Passage provided:
=-=-=

By earliest Permian time, during the Wolfcampian Epoch, the ovoid shaped subsiding Delaware Basin extended over 10,000 mi2 in what is now western Texas and southeast New Mexico. This period of deposition left a thickness of 1600 to 2200 ft of limestone interbedded with dark-colored shale.

A narrow outlet that geologists call the Hovey Channel periodically supplied new seawater from the Panthalassa Ocean to the west. The somewhat smaller and shallower Midland Basin was just east and the much smaller Marfa Basin was to the southwest. All three basins were south of the equator, north of the Ouachita Mountains of mid-Texas, and part of the northern continent Laurasia. Structurally the Delaware, Midland and Marfa were foreland basins created when the Ouachita Mountains were uplifted as the southern continent Gondwana collided with Laurasia, forming the supercontinent Pangea in the Late Carboniferous (Pennsylvanian). The Ouachita Mountains formed a rainshadow over the basins, and a warm shallow sea flooded the surrounding area. On the other side of the equator, the Ancestral Rocky Mountains formed a large mountainous island.

The Delaware Basin temporarily stopped subsiding in the Leonardian Epoch at the start of the mid-Permian. Small banks along its margin developed along with small discontinuous patch reefs in the shallow water just offshore. The first formation that resulted was the Yeso and consists of alternating beds of dolomitic limestone, gypsum, and sandstone. The sediments responsible for creating the Yeso were deposited in nearshore areas that graded into the carbonate banks of the Victorio Peak Formation in the deeper waters. Thin-bedded limestones of the Bone Spring Formation accumulated as limy ooze in the stagnant deepest part of the basin.

Subsidence of the Delaware Basin restarted later in the mid Permian and by the Guadalupian Epoch of the upper Permian the patch reefs had grown larger. Sediments deposited close to the shore are now the cherty dolomites of the San Andres Formation while deposition a little further out forms the quartz sandstone and scattered patch reefs of the Brushy Canyon Formation.

Rapid subsidence of the basin started in the middle Guadalupian. Patch reefs responded by rapid (mostly vertical) growth, resulting in the Goat Seep Reef. Three facies developed:

- Sediments deposited in a lagoon, forming the sandstones and dolomites of the Queen and Grayburg Formations.
- Sponge and algae skeletons accumulated near the Goat Seep Reef to become the Getaway Bank.
- Quartz sand laid down further in the basin became the Cherry Canyon Formation.

Subsidence of the basin stopped for good by the later part of the Guadalupian. Capitan Reef was the largest in the basin, and it rapidly grew 350 mi around it. The facies were:

- Fine-grained sand and carbonates deposited near the shore became the dolomites and sandstone of the Artesia Group.
- Offshore accumulations of sand and limey ooze in the basin were lithified into sandstone and limestone belonging to the Bell Canyon Formation.
- The Capitan Formation consists of Capitan Reef and is made of reef limestone.

=-=-=

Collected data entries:
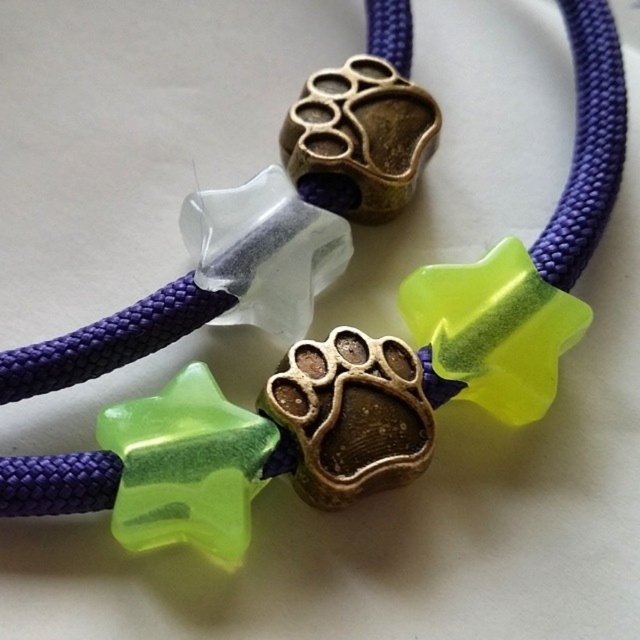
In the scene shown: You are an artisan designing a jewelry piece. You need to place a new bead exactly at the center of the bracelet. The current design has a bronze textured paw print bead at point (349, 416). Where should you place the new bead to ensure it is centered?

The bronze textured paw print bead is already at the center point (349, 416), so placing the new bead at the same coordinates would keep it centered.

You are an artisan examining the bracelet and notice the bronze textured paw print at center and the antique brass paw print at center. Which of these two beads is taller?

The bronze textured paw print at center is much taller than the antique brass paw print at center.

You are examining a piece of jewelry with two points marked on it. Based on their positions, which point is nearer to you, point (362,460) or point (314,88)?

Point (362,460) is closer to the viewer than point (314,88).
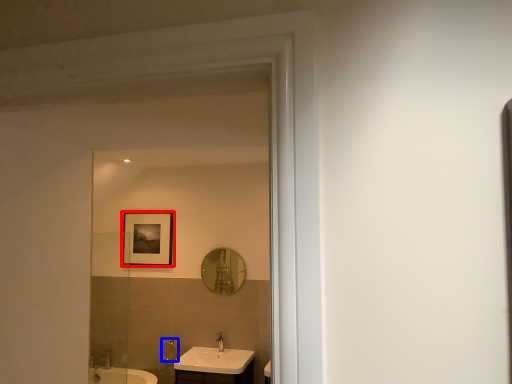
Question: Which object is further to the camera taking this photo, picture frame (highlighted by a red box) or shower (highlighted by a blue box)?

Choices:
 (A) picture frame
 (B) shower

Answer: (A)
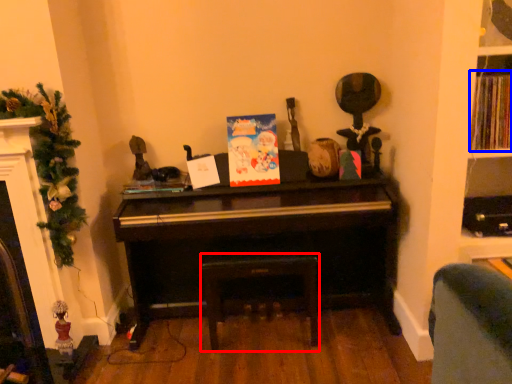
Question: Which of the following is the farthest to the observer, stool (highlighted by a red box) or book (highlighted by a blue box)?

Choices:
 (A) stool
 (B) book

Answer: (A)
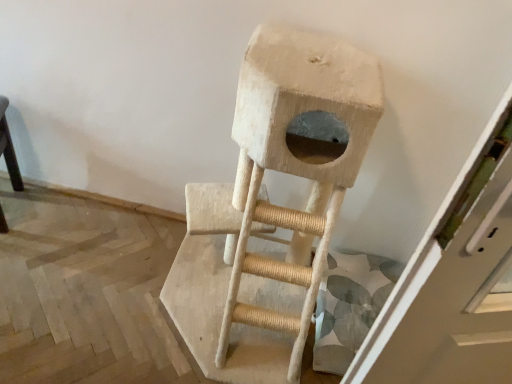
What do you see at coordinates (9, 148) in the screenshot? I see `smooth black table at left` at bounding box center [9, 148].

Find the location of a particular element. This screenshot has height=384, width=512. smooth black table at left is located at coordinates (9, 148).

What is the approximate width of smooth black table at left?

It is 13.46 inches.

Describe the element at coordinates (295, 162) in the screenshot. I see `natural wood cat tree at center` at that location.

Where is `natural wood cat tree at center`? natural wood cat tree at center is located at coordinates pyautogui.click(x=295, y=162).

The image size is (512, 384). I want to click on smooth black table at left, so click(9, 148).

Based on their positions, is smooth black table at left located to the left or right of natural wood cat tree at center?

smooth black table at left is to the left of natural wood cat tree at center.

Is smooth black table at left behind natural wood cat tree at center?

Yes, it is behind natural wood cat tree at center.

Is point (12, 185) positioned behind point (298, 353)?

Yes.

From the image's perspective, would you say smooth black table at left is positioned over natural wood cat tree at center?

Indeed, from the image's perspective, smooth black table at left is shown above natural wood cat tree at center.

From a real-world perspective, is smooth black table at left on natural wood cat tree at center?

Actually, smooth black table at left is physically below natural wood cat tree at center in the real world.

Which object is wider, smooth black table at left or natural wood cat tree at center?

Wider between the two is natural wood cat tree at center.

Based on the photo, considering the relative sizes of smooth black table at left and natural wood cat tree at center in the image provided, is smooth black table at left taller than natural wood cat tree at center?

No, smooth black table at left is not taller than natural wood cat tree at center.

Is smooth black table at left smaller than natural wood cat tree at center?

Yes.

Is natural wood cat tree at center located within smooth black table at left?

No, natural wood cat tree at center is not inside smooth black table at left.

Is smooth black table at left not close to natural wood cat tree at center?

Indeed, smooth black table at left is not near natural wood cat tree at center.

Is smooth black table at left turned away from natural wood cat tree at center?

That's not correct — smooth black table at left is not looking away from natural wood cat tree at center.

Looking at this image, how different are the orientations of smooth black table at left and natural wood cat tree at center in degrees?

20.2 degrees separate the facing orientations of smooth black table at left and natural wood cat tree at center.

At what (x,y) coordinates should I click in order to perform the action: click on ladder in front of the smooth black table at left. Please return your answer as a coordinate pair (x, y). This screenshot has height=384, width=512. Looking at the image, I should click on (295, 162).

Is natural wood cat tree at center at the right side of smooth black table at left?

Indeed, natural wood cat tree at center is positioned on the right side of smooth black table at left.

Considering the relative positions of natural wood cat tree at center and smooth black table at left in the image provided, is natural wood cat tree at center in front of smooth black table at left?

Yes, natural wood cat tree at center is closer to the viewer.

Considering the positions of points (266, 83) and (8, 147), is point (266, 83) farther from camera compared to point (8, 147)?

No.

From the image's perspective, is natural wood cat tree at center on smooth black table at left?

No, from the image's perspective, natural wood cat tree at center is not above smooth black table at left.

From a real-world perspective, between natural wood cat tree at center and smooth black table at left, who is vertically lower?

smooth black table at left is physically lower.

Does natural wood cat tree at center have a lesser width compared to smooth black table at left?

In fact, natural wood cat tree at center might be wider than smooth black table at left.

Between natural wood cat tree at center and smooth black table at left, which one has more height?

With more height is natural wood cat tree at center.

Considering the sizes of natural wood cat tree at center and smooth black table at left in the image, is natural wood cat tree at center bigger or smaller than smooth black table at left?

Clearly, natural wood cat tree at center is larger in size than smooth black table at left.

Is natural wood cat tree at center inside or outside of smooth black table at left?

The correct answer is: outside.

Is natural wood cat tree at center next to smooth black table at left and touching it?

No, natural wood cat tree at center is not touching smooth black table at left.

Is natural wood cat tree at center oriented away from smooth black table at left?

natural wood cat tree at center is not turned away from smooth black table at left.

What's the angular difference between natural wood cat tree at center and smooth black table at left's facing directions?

=-=-=

Problems to work on:
(1) In the passage on the Delaware Basin, what outlet brought new seawater from the Panthalassa Ocean?
(2) Using the passage on the Delaware Basin, explain how the Delaware, Midland and Marfa basins came into being as foreland basins.

Answers for each item:
(1) The Hovey Channel brought it in from time to time.

(2) They formed when the Ouachita Mountains were pushed up as the southern continent Gondwana collided with Laurasia. That collision created the supercontinent Pangea in the Late Carboniferous (Pennsylvanian).